Start of Dataset entries
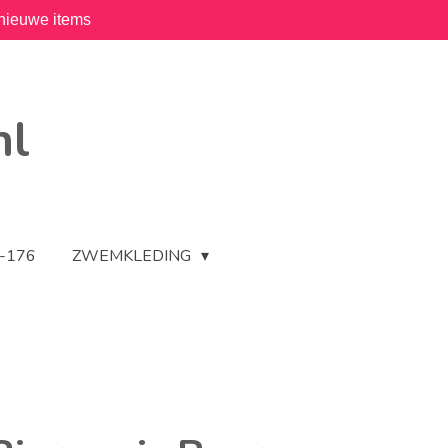
nieuwe items
nl
2-176
ZWEMKLEDING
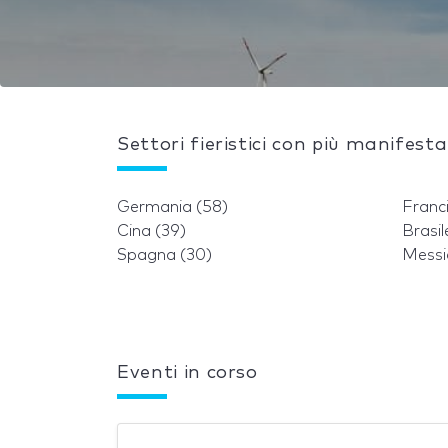
Settori fieristici con più manifesta
Germania (58)
Franc
Cina (39)
Brasil
Spagna (30)
Messi
Eventi in corso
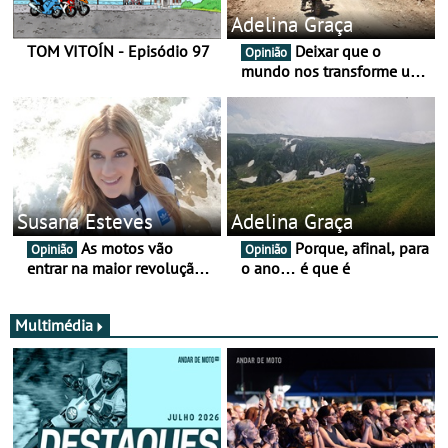
Adelina Graça
TOM VITOÍN - Episódio 97
Deixar que o
Opinião
mundo nos transforme um
pouco mais
Susana Esteves
Adelina Graça
As motos vão
Porque, afinal, para
Opinião
Opinião
entrar na maior revolução
o ano… é que é
tecnológica desde o ABS —
e quase ninguém está a
falar disso
Multimédia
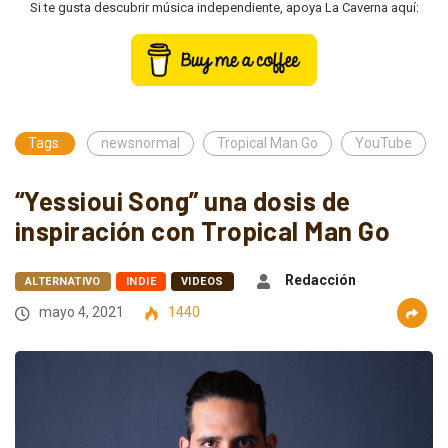
Si te gusta descubrir música independiente, apoya La Caverna aquí:
Tags:
newsnormal
Tropical Man Go
YouTube
“Yessioui Song” una dosis de
inspiración con Tropical Man Go
Redacción
ALTERNATIVO
INDIE
VIDEOS
mayo 4, 2021
1440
End of Dataset entries
* Task brief *
Exact copy, no pictures: reproduce every record above.

* Exercise response *
nieuwe items
nl
2-176
ZWEMKLEDING
Settori fieristici con più manifesta
Germania (58)
Franc
Cina (39)
Brasil
Spagna (30)
Messi
Eventi in corso
Adelina Graça
TOM VITOÍN - Episódio 97
Deixar que o
Opinião
mundo nos transforme um
pouco mais
Susana Esteves
Adelina Graça
As motos vão
Porque, afinal, para
Opinião
Opinião
entrar na maior revolução
o ano… é que é
tecnológica desde o ABS —
e quase ninguém está a
falar disso
Multimédia
Si te gusta descubrir música independiente, apoya La Caverna aquí:
Tags:
newsnormal
Tropical Man Go
YouTube
“Yessioui Song” una dosis de
inspiración con Tropical Man Go
Redacción
ALTERNATIVO
INDIE
VIDEOS
mayo 4, 2021
1440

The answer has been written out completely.